14. A method comprising:

receiving, by at least one processor, a plurality of query responses generated by a large language model (LLM), wherein each query response is generated in response to a respective query to the LLM from a user interface provided through a client device;

for each of the plurality of query responses, generating, by the at least one processor, an evaluated likelihood of the respective query response being found in a training data set comprising known truthful data, wherein the generating is performed using an evaluation machine learning (ML) model using the respective query response as an input to the evaluation ML model, wherein the LLM is configured to produce outputs dependent upon a final loss function that is a function of the likelihood as determined by the first ML model according to the following configuration: a first intermediate loss function of the LLM is configured to minimize with an increase in similarity of output between the LLM and a pre-trained foundational model instance of the LLM, a second intermediate loss function of the LLM is configured to minimize with an increase of the likelihood as determined by the first ML model, the final loss function is configured to be a function of the first intermediate loss function and the second intermediate loss function, and the LLM is configured to produce outputs that differ from outputs of the pre-trained foundational model due to application of the final loss function;

for at least a first query response of the query responses: determining, by the at least one processor, that the evaluated likelihood indicates the first query response is likely to include truthful data, and in response to the determining, returning, by the at least one processor, the first query response to the client device; and

for at least a second query response of the query responses: determining, by the at least one processor, that the evaluated likelihood indicates the second query response is unlikely to include truthful data, and in response to the determining, blocking, by the at least one processor, the second query response from being returned to the client device and returning a default response in place of the second query response to the client device.

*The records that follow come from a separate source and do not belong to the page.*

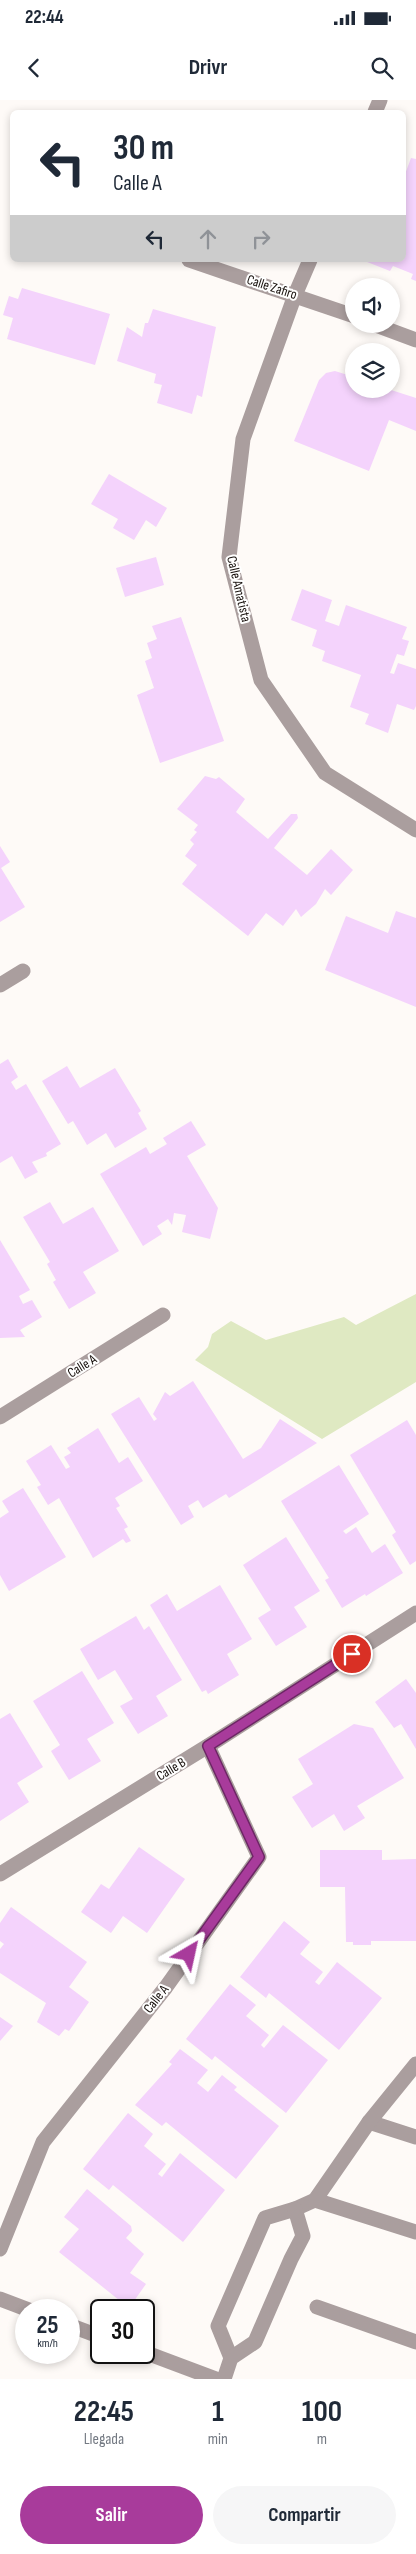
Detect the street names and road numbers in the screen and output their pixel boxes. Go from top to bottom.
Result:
street label: Calle Zafiro [245,271,299,303]
street label: Calle Amatista [223,554,255,624]
street label: Calle A [64,1350,101,1381]
street label: Calle B [153,1754,189,1784]
street label: Calle A [140,1981,173,2016]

15. The method of claim 14, wherein the evaluation ML model is a perplexity model and the likelihood comprises a perplexity measurement.

16. The method of claim 15, further comprising training, by the at least one processor, the evaluation ML model on the training data set.

17. (canceled)

18. (canceled)

19. (canceled)

20. The method of claim 14, wherein the determining that the evaluated likelihood indicates the first query response is likely to include truthful data comprises determining that the evaluated likelihood is greater than a threshold likelihood.

21. (canceled)

22. (canceled)

23. (canceled)

24. The method of claim 1, wherein the determining that the evaluated likelihood indicates the second query response is unlikely to include truthful data comprises determining that the evaluated likelihood is less than a threshold likelihood.

25. The method of claim 1, wherein the LLM is configured to be internally unmodifiable by the at least one processor.

26. The method of claim 7, wherein the determining that the evaluated likelihood indicates the second query response is unlikely to include truthful data comprises determining that the evaluated likelihood is less than a threshold likelihood.

27. The method of claim 7, wherein the LLM is configured to be internally unmodifiable by the at least one processor.

28. The method of claim 14, wherein the determining that the evaluated likelihood indicates the second query response is unlikely to include truthful data comprises determining that the evaluated likelihood is less than a threshold likelihood.

29. The method of claim 14, wherein the LLM is configured to be internally unmodifiable by the at least one processor.